■ **Exercise prompt**
Begin at the top of the following data. Copy each line exactly until you have copied the line containing "Otele Geliyor".

Data records section start

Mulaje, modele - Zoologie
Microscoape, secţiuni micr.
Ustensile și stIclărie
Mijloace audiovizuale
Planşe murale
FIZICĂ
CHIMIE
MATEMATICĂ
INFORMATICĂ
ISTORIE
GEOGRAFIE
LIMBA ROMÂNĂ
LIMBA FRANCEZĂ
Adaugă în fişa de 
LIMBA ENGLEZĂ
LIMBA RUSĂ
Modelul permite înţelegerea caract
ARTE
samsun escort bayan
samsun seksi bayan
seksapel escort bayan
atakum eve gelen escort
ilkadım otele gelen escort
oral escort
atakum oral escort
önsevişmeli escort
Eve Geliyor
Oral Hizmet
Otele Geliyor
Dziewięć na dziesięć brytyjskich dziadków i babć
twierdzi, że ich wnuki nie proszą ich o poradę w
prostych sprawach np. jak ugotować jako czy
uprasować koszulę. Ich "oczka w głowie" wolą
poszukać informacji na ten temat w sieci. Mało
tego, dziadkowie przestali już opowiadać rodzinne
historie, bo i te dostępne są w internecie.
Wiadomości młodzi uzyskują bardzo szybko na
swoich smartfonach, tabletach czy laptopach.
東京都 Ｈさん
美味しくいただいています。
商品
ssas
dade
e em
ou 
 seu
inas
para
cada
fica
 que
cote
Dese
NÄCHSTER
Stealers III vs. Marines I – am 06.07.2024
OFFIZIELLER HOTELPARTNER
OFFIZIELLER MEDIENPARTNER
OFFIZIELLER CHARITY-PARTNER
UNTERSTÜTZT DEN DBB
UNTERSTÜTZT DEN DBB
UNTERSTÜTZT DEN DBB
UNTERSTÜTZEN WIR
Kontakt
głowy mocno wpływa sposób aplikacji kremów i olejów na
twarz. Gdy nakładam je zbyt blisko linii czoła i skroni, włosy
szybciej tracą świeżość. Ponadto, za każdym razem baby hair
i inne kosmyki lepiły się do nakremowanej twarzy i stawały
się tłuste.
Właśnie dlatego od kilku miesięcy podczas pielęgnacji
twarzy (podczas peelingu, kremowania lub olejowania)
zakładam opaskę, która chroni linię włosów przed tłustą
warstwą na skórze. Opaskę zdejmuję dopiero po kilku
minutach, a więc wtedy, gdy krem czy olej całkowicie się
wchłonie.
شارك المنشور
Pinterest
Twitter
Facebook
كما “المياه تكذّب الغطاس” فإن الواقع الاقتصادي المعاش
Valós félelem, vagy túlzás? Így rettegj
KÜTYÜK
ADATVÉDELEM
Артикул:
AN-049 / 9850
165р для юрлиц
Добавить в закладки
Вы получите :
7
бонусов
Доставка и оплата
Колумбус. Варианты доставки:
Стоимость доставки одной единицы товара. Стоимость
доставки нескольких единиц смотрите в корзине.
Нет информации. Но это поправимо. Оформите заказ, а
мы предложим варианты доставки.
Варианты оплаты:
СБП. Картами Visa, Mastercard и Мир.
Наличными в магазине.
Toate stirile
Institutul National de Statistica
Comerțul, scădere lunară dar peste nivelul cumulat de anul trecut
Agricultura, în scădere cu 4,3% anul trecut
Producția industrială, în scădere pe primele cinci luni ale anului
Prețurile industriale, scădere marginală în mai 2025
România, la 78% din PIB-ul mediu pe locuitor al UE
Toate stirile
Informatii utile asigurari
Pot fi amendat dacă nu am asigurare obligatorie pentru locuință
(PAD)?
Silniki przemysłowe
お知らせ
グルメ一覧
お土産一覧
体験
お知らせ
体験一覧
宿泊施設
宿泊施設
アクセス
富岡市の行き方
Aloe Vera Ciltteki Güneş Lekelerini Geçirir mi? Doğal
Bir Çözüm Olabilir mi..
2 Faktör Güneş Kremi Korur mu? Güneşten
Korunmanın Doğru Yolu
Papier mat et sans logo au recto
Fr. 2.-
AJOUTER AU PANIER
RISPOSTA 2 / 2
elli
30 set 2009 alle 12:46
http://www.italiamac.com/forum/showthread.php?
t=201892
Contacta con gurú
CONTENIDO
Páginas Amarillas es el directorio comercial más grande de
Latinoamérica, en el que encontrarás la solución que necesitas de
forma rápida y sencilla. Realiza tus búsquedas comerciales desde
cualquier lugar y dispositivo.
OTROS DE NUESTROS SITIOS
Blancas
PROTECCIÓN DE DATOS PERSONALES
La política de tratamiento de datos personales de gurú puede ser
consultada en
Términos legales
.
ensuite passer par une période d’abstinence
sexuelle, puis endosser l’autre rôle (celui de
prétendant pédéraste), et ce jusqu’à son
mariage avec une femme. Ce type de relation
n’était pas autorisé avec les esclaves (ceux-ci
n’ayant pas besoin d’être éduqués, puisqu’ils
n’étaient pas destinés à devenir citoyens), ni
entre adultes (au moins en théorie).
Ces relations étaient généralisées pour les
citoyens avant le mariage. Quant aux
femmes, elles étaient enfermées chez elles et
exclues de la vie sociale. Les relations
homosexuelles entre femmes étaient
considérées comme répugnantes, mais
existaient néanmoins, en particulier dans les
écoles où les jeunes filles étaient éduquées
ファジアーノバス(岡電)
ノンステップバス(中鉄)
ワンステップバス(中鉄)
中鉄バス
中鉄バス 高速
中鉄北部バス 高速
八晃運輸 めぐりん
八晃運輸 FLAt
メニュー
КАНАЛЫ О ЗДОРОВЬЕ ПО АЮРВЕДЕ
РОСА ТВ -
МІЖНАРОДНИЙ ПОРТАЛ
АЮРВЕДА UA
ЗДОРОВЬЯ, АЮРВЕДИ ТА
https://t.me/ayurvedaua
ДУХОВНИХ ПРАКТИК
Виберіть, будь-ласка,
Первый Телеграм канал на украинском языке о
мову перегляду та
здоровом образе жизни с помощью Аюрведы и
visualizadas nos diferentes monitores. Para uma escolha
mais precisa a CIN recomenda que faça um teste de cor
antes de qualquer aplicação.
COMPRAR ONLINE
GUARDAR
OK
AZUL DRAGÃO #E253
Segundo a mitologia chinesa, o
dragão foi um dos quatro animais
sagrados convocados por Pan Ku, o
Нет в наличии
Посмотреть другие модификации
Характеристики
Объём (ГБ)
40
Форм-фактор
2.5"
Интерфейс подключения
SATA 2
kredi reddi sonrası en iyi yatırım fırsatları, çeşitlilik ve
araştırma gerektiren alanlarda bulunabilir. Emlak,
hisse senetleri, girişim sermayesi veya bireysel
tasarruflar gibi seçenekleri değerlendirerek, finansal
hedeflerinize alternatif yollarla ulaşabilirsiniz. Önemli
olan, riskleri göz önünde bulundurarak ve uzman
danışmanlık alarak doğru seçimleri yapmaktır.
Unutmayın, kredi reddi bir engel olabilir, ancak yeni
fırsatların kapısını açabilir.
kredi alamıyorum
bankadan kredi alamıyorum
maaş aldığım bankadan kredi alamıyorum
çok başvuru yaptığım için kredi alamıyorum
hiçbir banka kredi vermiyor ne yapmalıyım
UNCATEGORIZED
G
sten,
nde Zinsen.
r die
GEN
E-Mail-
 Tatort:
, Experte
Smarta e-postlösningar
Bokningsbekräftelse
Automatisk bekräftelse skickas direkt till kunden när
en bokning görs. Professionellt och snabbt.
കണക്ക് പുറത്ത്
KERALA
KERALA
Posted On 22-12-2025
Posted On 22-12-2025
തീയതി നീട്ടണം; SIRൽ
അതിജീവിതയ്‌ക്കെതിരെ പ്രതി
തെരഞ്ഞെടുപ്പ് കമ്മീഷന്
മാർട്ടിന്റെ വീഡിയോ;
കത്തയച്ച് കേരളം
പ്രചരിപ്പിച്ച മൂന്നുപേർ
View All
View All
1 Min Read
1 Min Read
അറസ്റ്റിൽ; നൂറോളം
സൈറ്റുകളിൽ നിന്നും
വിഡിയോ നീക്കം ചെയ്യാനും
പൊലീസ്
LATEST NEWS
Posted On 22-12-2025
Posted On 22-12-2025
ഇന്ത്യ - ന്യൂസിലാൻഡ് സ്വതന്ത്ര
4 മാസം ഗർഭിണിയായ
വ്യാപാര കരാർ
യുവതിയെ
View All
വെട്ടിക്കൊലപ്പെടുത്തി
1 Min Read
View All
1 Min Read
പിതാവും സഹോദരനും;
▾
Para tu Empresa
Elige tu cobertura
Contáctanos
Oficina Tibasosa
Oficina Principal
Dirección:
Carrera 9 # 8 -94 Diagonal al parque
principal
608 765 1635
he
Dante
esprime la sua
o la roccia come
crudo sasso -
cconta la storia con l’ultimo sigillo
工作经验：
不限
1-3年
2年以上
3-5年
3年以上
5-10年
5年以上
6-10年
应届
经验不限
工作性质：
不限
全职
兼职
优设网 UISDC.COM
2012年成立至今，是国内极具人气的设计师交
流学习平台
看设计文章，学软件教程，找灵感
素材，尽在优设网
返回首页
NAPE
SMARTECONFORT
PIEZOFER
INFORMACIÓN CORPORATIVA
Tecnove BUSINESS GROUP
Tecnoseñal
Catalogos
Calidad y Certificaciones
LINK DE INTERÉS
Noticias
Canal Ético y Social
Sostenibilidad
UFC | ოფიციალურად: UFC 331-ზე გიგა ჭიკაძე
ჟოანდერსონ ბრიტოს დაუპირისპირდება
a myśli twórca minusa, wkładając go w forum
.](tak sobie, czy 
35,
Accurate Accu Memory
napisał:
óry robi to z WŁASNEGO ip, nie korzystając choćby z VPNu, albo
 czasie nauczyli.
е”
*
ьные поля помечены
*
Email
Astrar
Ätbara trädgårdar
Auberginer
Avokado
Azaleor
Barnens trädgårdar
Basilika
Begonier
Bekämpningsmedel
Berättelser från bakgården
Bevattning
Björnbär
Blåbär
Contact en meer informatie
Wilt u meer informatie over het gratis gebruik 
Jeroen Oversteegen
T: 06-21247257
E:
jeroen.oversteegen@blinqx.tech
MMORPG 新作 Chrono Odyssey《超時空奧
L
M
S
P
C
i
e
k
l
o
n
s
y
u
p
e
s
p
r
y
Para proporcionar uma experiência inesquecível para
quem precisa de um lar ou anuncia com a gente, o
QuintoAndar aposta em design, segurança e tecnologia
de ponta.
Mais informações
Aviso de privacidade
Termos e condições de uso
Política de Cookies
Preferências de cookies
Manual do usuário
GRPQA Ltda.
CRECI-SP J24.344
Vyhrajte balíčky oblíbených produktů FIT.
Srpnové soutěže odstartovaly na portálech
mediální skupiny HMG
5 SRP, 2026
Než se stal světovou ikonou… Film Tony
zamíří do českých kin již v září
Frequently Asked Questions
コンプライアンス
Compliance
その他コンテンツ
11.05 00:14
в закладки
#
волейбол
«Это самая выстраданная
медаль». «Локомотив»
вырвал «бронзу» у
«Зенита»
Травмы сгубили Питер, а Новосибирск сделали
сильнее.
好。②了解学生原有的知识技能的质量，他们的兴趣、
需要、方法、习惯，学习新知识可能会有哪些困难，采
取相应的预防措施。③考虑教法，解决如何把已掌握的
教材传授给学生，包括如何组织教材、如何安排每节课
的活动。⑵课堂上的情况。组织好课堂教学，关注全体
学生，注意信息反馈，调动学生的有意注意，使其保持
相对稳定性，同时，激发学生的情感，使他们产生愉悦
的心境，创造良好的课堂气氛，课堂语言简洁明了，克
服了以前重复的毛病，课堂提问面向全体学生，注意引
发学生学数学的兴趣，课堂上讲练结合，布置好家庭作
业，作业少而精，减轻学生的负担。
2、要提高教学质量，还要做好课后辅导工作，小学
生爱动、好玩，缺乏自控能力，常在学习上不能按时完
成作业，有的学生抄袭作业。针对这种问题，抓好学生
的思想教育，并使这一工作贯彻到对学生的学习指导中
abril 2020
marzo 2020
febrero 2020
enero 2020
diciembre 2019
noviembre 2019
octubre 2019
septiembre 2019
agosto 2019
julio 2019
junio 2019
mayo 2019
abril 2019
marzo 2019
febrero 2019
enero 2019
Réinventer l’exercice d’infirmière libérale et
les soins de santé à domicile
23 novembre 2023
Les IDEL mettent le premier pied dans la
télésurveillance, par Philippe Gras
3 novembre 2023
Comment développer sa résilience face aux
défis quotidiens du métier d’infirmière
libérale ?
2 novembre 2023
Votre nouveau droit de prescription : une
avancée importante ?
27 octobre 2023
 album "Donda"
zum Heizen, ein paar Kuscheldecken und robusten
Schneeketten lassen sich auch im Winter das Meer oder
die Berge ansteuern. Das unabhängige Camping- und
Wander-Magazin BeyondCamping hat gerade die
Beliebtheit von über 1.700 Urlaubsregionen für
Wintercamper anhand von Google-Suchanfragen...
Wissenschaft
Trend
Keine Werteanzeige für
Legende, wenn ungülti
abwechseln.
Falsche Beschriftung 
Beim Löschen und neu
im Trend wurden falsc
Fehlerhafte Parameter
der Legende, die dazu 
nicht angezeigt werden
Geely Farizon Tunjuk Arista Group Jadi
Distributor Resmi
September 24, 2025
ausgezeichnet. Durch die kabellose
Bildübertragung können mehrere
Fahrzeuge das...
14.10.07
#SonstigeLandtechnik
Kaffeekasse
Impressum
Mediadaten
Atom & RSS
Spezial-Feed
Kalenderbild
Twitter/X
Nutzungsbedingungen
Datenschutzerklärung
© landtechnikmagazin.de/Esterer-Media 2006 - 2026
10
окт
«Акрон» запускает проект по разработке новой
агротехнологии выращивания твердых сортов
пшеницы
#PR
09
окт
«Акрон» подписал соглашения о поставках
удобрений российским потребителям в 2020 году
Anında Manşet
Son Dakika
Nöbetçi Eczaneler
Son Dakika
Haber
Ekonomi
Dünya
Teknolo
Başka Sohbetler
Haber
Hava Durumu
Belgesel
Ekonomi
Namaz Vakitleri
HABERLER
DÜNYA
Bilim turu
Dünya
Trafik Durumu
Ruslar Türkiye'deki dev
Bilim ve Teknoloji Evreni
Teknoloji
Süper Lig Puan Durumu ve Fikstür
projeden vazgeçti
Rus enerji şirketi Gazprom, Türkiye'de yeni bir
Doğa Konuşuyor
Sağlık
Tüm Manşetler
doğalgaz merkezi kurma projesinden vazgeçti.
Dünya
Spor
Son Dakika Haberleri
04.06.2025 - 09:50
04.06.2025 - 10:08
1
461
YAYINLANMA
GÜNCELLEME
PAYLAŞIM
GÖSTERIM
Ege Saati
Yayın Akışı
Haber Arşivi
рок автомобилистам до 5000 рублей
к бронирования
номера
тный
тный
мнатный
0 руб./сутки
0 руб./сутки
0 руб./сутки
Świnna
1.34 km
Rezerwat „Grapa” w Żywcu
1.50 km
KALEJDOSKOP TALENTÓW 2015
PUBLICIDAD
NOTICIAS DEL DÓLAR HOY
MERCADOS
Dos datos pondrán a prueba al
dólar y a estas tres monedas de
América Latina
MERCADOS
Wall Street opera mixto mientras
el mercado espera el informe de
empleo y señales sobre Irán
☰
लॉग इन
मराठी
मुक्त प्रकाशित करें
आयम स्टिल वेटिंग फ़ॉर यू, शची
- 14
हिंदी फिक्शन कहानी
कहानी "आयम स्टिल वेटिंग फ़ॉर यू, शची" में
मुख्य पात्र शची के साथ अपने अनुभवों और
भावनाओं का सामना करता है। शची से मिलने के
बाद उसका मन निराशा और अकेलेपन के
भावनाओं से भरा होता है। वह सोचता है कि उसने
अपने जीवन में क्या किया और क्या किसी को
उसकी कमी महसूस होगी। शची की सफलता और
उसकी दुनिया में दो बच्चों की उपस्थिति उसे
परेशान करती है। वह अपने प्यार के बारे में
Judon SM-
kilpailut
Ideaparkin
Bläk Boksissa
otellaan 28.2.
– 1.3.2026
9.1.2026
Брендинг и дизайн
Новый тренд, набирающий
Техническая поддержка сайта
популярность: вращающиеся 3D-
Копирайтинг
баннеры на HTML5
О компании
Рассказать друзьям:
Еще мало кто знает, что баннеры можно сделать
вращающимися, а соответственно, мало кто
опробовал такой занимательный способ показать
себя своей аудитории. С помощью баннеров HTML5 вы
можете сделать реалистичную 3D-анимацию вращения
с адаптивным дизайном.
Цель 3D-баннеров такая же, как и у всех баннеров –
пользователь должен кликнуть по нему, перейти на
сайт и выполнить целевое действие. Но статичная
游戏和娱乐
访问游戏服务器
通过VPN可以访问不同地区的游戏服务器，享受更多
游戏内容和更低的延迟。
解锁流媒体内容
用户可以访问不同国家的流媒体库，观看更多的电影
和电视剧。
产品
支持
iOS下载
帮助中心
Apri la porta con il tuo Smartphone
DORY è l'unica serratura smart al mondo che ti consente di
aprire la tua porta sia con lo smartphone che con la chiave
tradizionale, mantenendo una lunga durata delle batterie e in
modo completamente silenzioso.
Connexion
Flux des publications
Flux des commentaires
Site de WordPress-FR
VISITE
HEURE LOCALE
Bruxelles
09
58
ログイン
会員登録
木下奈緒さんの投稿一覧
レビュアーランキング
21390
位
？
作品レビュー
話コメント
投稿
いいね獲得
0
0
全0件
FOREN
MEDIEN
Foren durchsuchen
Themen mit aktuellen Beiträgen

Data records section end

■ **Answer space**
Mulaje, modele - Zoologie
Microscoape, secţiuni micr.
Ustensile și stIclărie
Mijloace audiovizuale
Planşe murale
FIZICĂ
CHIMIE
MATEMATICĂ
INFORMATICĂ
ISTORIE
GEOGRAFIE
LIMBA ROMÂNĂ
LIMBA FRANCEZĂ
Adaugă în fişa de 
LIMBA ENGLEZĂ
LIMBA RUSĂ
Modelul permite înţelegerea caract
ARTE
samsun escort bayan
samsun seksi bayan
seksapel escort bayan
atakum eve gelen escort
ilkadım otele gelen escort
oral escort
atakum oral escort
önsevişmeli escort
Eve Geliyor
Oral Hizmet
Otele Geliyor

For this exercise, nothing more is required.